Time line of the incident
- 4-Oct-2014 at 18:30: IT-DB monitoring detected lack of connectivity to FTS3 DBoD instance.
- 04-10-2014 20:01:18: INC0649797: Operator tries to restart the server programmatically. It doesn't work. Please check the incident.
- 04-10-2014 20:53:11: Operator logs a severe hardware problem. Vendor case is open.
- 04-10-2014 21:12: Ruben (DBoD admin) checks the situation. He opened a IT/SSB incident: https://cern.service-now.com/service-portal/view-outage.do?n=OTG0014622
. Nothing else can be done during the weekend as it's a hardware problem. A solution is postponed for Monday.
- 05-10-2014 13:40: Developer opened an incident (INC0649909 ). A dialog is started, where Ruben re-explained the Manifesto and the working hours nature of the service. An assertion about the importance of this service is also requested, but he doesn't get a clear answer. Please check the incident.
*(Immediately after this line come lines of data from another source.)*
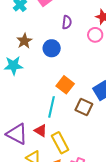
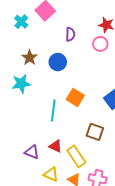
cyan line: (52, 107) -> (53, 111), moved
brown square: (84, 107) -> (95, 132), moved
purple triangle: (17, 134) -> (32, 152), size x0.7

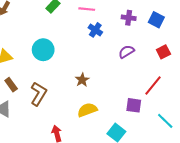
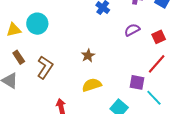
cyan circle: (43, 50) -> (37, 24), moved
red square: (163, 52) -> (159, 37), moved
cyan line: (165, 121) -> (154, 98), moved

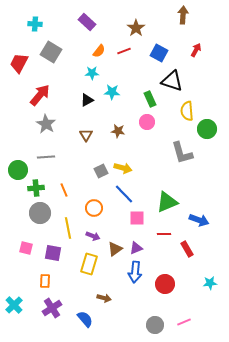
- 05-10-2014 17:56:34: Ruben decided not to wait till Monday and to re-install a new server as in the mean time thanks to Giacomo Tenaglia (IT-DB-IMS section) has managed to free a server in the same rack.
- 05-10-2014 22:10:51: After server re-installation, done by Giacomo, instance was recovered on the new server and it was open. Service has been re-established.
Analysis
Severe hardware failure of the server hosting the instance.
Follow up
Permanent solution implemented.
--
RubenGaspar - 2014-10-29